After a failed attempt last year at lowering the evidence standards for doctors to be found negligent by the board, Hollinger returned this year with multiple bills. One would lower the evidence standards and add more non- physicians to the board, while the other would simply eliminate the board.
Hollinger’s evidence bill would lower the standard from “clear and convincing evidence” to a “preponderance of evidence” — the standard used by the majority of medical boards in the country, according to the Federation of State Medical Boards.
“Consumers in Maryland are not being protected . . . this is the only board left that threw out the law and tied the board to the medical society,” she said.
Wolfe said that Maryland’s board must get permission from MedChi before it can seriously discipline doctors, which he said is like leaving the “fox guarding the chicken coop.”
“They’ve got this nefarious relationship with the state medical society which disables the board from doing what it was created to do,” Wolfe said.
Preston called that suggestion “ridiculous.”
“The only relationship between the board and the medical society is that we administer peer-review cases,” he said.

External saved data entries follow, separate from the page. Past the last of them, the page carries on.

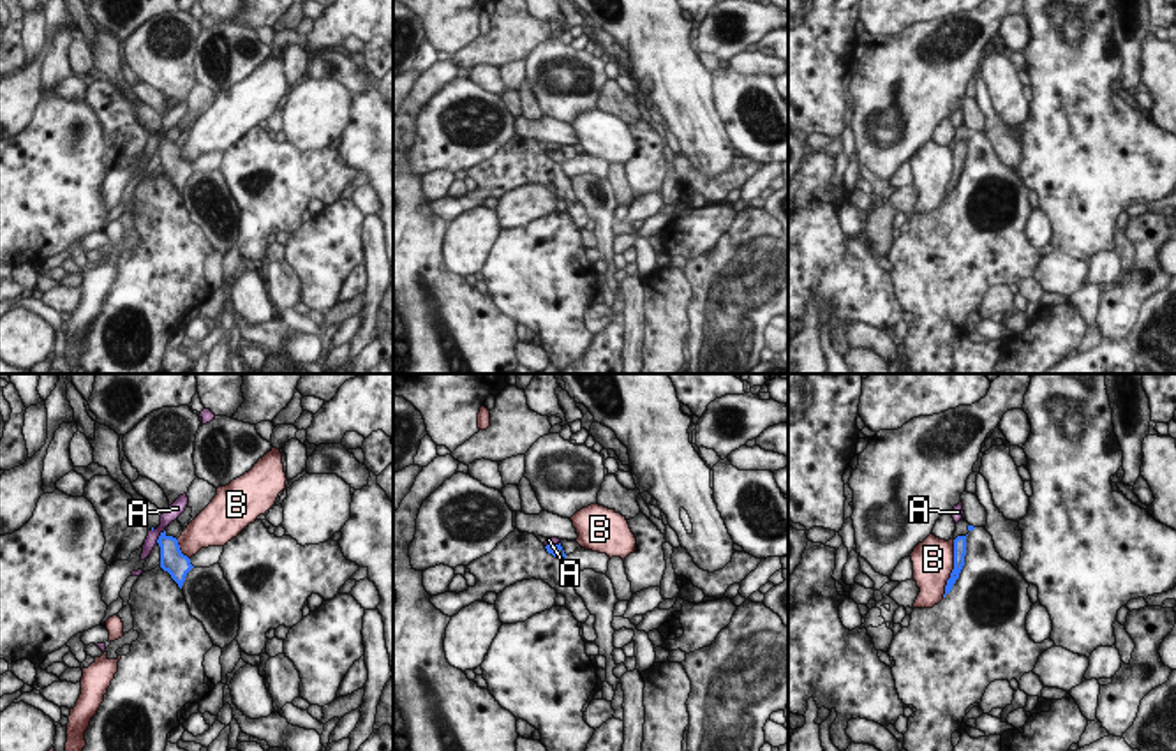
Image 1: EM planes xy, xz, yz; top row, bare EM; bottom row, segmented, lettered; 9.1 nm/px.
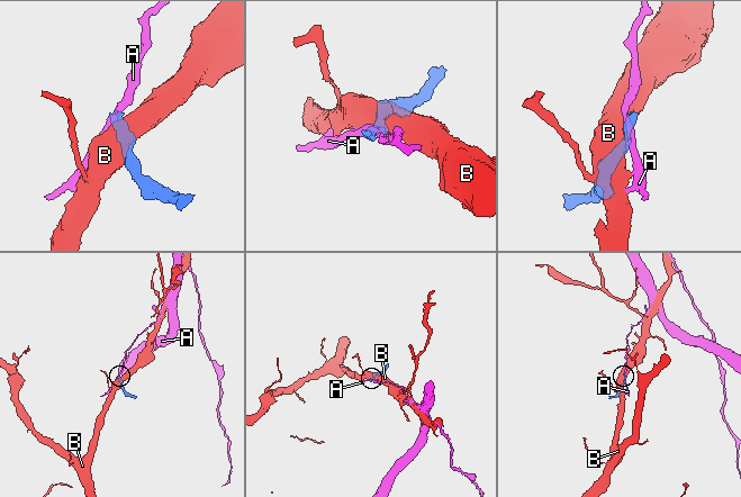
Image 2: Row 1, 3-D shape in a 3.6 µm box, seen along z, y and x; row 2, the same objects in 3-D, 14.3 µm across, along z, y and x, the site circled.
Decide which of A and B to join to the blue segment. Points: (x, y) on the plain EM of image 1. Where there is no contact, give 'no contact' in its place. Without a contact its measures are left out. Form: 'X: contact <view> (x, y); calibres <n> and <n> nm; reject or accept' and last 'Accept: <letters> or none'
A: contact xy (159, 141); calibres 220 and 140 nm; reject
B: contact yz (954, 173); calibres 130 and 380 nm; reject
Accept: none

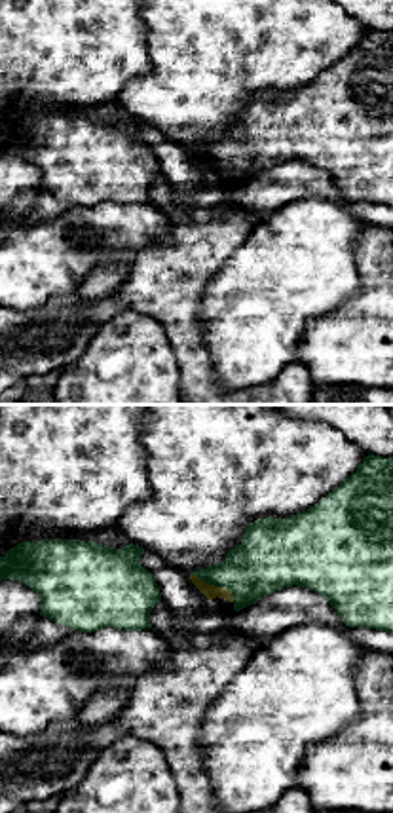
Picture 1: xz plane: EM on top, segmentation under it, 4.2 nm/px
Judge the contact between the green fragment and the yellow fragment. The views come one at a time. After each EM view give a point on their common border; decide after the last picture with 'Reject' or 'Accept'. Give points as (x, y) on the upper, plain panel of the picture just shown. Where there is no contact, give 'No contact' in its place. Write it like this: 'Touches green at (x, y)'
Touches green at (215, 160)

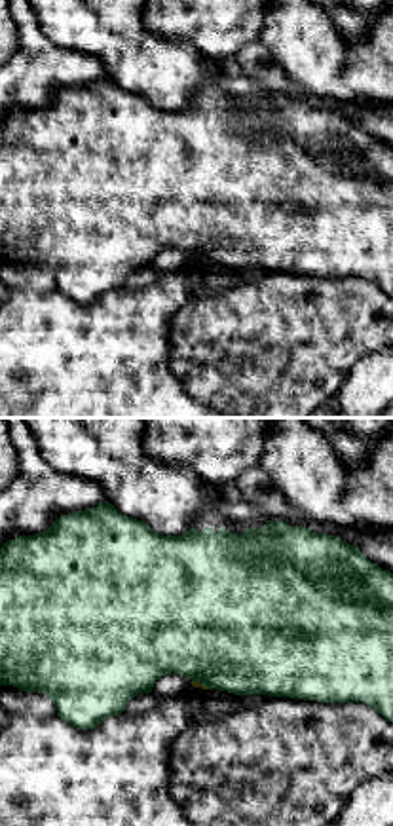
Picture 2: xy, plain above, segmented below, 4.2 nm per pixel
Touches green at (202, 257)

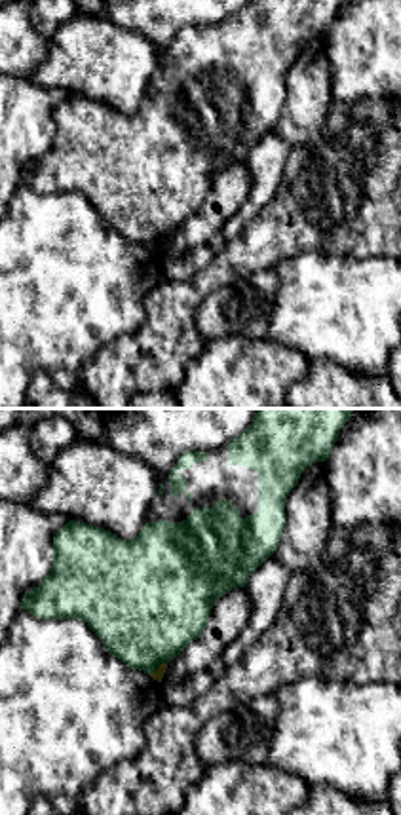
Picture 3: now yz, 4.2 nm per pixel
Touches green at (158, 242)

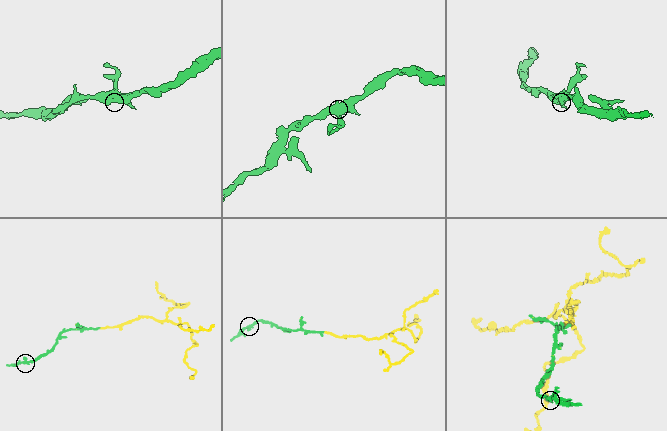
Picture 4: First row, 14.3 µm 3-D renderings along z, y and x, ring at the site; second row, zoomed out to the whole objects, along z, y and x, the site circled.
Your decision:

But Hollinger rejected Preston’s claim that research physicians are skewing Maryland’s ranking. There were just as many research physicians in the early 1990s when the state ranked in the 20s, she said.
In the last two years, Maryland’s medical board has taken a total of 137 actions against the nearly 17,000 practicing physicians in the state, according to the Federation of State Medical Boards. Within that same time period, Maryland’s board said it received more than 2,900 complaints against physicians.
But the Maryland Office of Legislative Audits criticized the board in a 2002 report for its lack of oversight, lax security systems and slow processing of complaints. It noted that the board has issued a license to an unqualified individual, allowed board employees unauthorized access to physicians’ personal information and taken up to four years to process some complaints.
Any of those problems could have serious consequences, the auditors said.
“Some of the things just have the potential for problems, but it (the board) did allow someone to get a fraudulent license, which is a major problem for physicians,” said Gerald Martz, the director of fiscal compliance audits for the audit office.
The legislature must take some action this year on the board, which is set to expire on June 30. If it is allowed to lapse, Maryland would be the only state in the country without a board that licenses physicians.
“Before we take that incredible step, we have to answer the question, `Is the system broken?'” said Sen. Andrew Harris, R-Baltimore County. “I don’t know if we can make the justification for doing away with the board completely.”